Salvation is not of our will, nor our decision, nor our works. It is through the word of God, which is incorruptible, and the work of the Spirit, Who is incorruptible.
Being born again, not of corruptible seed, but of incorruptible, by the Word of God, which liveth and abideth forever. (1 Peter 1:23)
If salvation was our decision, can corrupt become incorrupt? Can we who are thoroughly corrupt then incorrupt ourselves? Never!
Can other corrupt men declare us incorrupt? Can those who are perishable declare us imperishable?
What a ghastly thought.
The Word of God will never fade away. (Matthew 24:35). It is imperishable, incorruptible, because its Author is. Salvation is by grace from above, from the incorrupt One.
Because salvation comes by the incorruptible Word of God as 1st Peter states, it must come from God Himself, not of man, works, or decisions.
Of the process of salvation, The scripture says, No one can come to me unless the Father who sent me draws them (John 6:44a).
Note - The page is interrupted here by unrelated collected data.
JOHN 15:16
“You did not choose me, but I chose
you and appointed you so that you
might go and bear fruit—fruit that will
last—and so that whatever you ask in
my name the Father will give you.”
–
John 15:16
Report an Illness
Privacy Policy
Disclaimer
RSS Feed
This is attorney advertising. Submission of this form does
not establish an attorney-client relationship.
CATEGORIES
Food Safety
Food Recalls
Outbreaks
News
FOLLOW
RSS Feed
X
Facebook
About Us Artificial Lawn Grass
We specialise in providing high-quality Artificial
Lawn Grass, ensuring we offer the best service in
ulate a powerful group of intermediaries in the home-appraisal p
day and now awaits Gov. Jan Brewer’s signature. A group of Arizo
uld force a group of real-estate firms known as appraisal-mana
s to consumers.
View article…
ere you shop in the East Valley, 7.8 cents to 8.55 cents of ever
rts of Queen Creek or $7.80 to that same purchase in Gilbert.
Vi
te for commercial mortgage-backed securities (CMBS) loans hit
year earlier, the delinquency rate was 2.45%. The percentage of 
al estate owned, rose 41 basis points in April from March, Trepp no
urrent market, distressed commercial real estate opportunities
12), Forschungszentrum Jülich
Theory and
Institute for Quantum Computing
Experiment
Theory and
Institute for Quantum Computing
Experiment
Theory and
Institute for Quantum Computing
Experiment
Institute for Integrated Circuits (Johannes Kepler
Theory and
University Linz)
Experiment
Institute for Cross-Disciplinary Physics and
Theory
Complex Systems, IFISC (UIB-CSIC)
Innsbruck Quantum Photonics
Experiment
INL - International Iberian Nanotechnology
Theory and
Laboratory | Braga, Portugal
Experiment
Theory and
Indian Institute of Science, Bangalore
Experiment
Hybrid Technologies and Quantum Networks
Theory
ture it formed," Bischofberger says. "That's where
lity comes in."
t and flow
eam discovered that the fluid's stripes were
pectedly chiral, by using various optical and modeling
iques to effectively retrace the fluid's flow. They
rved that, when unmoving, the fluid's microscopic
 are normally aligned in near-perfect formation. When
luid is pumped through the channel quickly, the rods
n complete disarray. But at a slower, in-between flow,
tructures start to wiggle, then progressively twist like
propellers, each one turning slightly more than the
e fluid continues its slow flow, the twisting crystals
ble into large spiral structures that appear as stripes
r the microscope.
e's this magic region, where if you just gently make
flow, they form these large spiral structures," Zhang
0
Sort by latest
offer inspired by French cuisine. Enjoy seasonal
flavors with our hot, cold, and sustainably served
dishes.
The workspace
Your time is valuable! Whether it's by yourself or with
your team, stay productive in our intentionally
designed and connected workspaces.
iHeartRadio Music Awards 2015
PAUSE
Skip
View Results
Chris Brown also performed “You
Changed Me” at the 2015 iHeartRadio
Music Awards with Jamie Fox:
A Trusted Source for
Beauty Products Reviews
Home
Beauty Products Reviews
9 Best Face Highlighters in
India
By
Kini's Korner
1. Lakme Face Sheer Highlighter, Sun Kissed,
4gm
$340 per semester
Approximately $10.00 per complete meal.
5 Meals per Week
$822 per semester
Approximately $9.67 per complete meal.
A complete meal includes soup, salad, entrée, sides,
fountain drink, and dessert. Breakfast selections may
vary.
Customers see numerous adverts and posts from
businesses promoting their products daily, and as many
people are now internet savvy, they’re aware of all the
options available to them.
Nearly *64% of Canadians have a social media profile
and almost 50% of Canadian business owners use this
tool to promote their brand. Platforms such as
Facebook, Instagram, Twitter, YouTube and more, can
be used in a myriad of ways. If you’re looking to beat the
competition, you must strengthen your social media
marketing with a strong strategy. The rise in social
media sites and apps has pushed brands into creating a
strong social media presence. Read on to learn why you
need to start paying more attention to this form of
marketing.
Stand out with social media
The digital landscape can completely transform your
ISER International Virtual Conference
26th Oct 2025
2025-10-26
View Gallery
The initial work of God is to draw men toward Him. The actual moment of salvation (“Justification”) occurs in but a moment, just as long as it takes God to declare the person justified in His sight. But the process of drawing, is something a reader emailed me about.
A reader emailed with the following question. I’m so pleased to receive good questions like this, and more pleased she sought biblical support in her quest to answer it. I admit I was stumped for a while too. I raised the question at our Bible Discussion Group, researched the Word, listened to good sermons. Her question is below and my response follows.
Q. Does God draw people to Himself (effectually call) over a duration of time (even years) or instantly? Or both?
Some people at the Bible study I attend will say things like, “Oh yes, well that was the Holy Spirit working on his heart.” Yet, the person they refer to wasn’t actually saved until years later, accordingly. I am having a hard time finding biblical support for this. So, I was just wondering if you could help shed some light on this for me. I greatly value any wisdom you can shine my way.
God’s regeneration happens in but a moment, as fast as when an earthy judge bangs the gavel and the verdict is rendered. That’s called justification and it happens quickly. (Romans 3:28, 5:1). From what I understand, if I’m understanding correctly, the question is, what happens before the actual moment of justification AKA salvation? Can there be a lengthier time of drawing as the verse in John 6:44 says of drawing men?
This brings us to the parable of the soils. Jesus outlined 4 kinds of soils; thorny, hard, rocky, and good. The soil is the heart. (Matthew 13:19). If we read the first three soils are hard and will not allow a Gospel seed to be planted, and the fourth is the soil that reaps a saved soul, then that soil is soft. The question remains, is it always soft? Does it get softer as the time for hearing the Gospel approaches? Does the Lord close the ears and eyes to the things of Jesus until the time for salvation draws near? How close to the time of salvation does God prepare the heart for the Gospel seed?
Though the following doctrine is hard for people to accept sometimes, whosoever will be saved is already set in God’s economy. Before the foundation of the world He wrote down the names of the people He will save. (Ephesians 1:4).
From my study of the Parable of the Soils, it seems that whatever soil you are is what soil you remain. If you’re hard soil, you always will be and are not destined for salvation. If you’re good soil, you’re good and will be saved at some point. However, since we know all people are thoroughly depraved, being a good soil does not mean one is a good person. We are still sinners. It simply means God has plowed the ground to prepare for the Gospel seed.
Where the soil is prepared by God, the results are staggering. And while we’re talking about soil here, what does that refer to? Matthew 13:19 tells us that the soil is the heart in the parallel passage in Matthew, the soil is the heart. So the only way that there’s going to be good soil is that it’s divinely prepared by God, chosen, prepared, the Spirit of God has come and done conviction. The heart is made ready and there’s a response. A Diagnosis of the Soils, Part 1
Because the soil represents the heart, when we look at a person we do not know if the Gospel that we share with them will plant and germinate or be rejected immediately. We simply do not know the heart so we share the Gospel with all.
How long before the moment of justification the Lord draws a person, is a question I cannot answer. He could be working on a person by drawing them for a long time, or He could justify them all at once when they hear the Word. I suspect it differs from person to person and it all fits into His master plan, which is perfect. The amazing part is that He draws us at all. We are putrid, wretched, filthy, mucky people and He draws us to His perfect and pure bosom, cleans us, and makes us co-heirs. I’m grateful He drew me to Himself, however long it took. I know you are too!